Maternal genetic effects set the potential for evolution in a free-living vertebrate population
Wilson, A.J., Coltman, D.W., Pemberton, J.M., Overall, A.D.J., Byrne, K.A. and Kruuk, L.E.B. (2005) Maternal genetic effects set the potential for evolution in a free-living vertebrate population Journal of Evolutionary Biology, 18 (2). pp. 405-414. ISSN 1420-9101Full text not available from this repository.
Official URL: http://onlinelibrary.wiley.com/doi/10.1111/j.1420-...
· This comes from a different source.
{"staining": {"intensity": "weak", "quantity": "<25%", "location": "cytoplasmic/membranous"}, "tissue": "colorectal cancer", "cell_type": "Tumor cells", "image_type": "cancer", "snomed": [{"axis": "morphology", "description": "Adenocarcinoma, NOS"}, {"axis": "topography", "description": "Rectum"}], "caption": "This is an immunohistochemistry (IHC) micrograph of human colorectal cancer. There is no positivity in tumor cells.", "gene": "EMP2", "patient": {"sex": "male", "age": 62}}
Heritable maternal effects have important consequences for the evolutionary dynamics of phenotypic traits under selection, but have only rarely been tested for or quantified in evolutionary studies. Here we estimate maternal effects on early-life traits in a feral population of Soay sheep (Ovis aries) from St Kilda, Scotland. We then partition the maternal effects into genetic and environmental components to obtain the first direct estimates of maternal genetic effects in a free-living population, and furthermore test for covariance between direct and maternal genetic effects. Using an animal model approach, direct heritabilities (h2) were low but maternal genetic effects (m2) represented a relatively large proportion of the total phenotypic variance for each trait (birth weight m2 = 0.119, birth date m2 = 0.197, natal litter size m2 = 0.211). A negative correlation between direct and maternal genetic effects was estimated for each trait, but was only statistically significant for natal litter size (ram = −0.714). Total heritabilities (incorporating variance from heritable maternal effects and the direct-maternal genetic covariance) were significant for birth weight and birth date but not for natal litter size. Inadequately specified models greatly overestimated additive genetic variance and hence direct h2 (by a factor of up to 6.45 in the case of birth date). We conclude that failure to model heritable maternal variance can result in over- or under-estimation of the potential for traits to respond to selection, and advocate an increased effort to explicitly measure maternal genetic effects in evolutionary studies.